- Activity -
Reproduce every line of text in the data below word for word, leaving out the pictures.

- Records for the task -
• • • • •

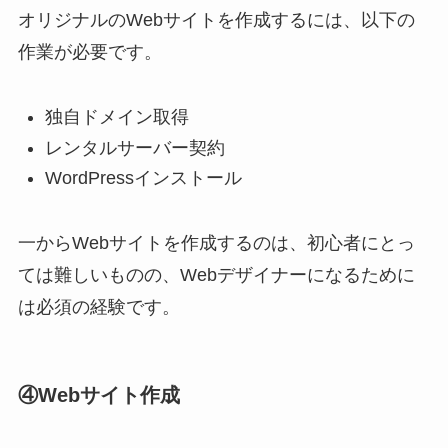
オリジナルのWebサイトを作成するには、以下の
作業が必要です。
独自ドメイン取得
レンタルサーバー契約
WordPressインストール
一からWebサイトを作成するのは、初心者にとっ
ては難しいものの、Webデザイナーになるために
は必須の経験です。
④Webサイト作成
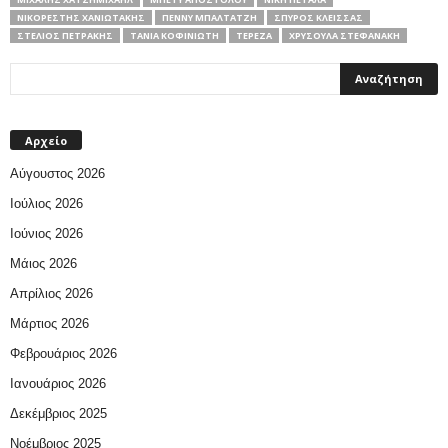
ΝΙΚΟΡΈΣΤΗΣ ΧΑΝΙΩΤΆΚΗΣ
ΠΈΝΝΥ ΜΠΑΛΤΑΤΖΉ
ΣΠΎΡΟΣ ΚΛΕΊΣΣΑΣ
ΣΤΈΛΙΟΣ ΠΕΤΡΆΚΗΣ
ΤΆΝΙΑ ΚΟΦΙΝΙΏΤΗ
ΤΕΡΈΖΑ
ΧΡΥΣΟΎΛΑ ΣΤΕΦΑΝΆΚΗ
Αρχείο
Αύγουστος 2026
Ιούλιος 2026
Ιούνιος 2026
Μάιος 2026
Απρίλιος 2026
Μάρτιος 2026
Φεβρουάριος 2026
Ιανουάριος 2026
Δεκέμβριος 2025
Νοέμβριος 2025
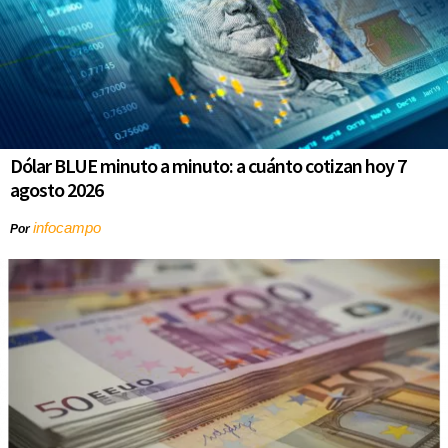
Dólar BLUE minuto a minuto: a cuánto cotizan hoy 7
agosto 2026
infocampo
Por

• • • • •

- Answer space -
オリジナルのWebサイトを作成するには、以下の
作業が必要です。
独自ドメイン取得
レンタルサーバー契約
WordPressインストール
一からWebサイトを作成するのは、初心者にとっ
ては難しいものの、Webデザイナーになるために
は必須の経験です。
④Webサイト作成
ΝΙΚΟΡΈΣΤΗΣ ΧΑΝΙΩΤΆΚΗΣ
ΠΈΝΝΥ ΜΠΑΛΤΑΤΖΉ
ΣΠΎΡΟΣ ΚΛΕΊΣΣΑΣ
ΣΤΈΛΙΟΣ ΠΕΤΡΆΚΗΣ
ΤΆΝΙΑ ΚΟΦΙΝΙΏΤΗ
ΤΕΡΈΖΑ
ΧΡΥΣΟΎΛΑ ΣΤΕΦΑΝΆΚΗ
Αρχείο
Αύγουστος 2026
Ιούλιος 2026
Ιούνιος 2026
Μάιος 2026
Απρίλιος 2026
Μάρτιος 2026
Φεβρουάριος 2026
Ιανουάριος 2026
Δεκέμβριος 2025
Νοέμβριος 2025
Dólar BLUE minuto a minuto: a cuánto cotizan hoy 7
agosto 2026
infocampo
Por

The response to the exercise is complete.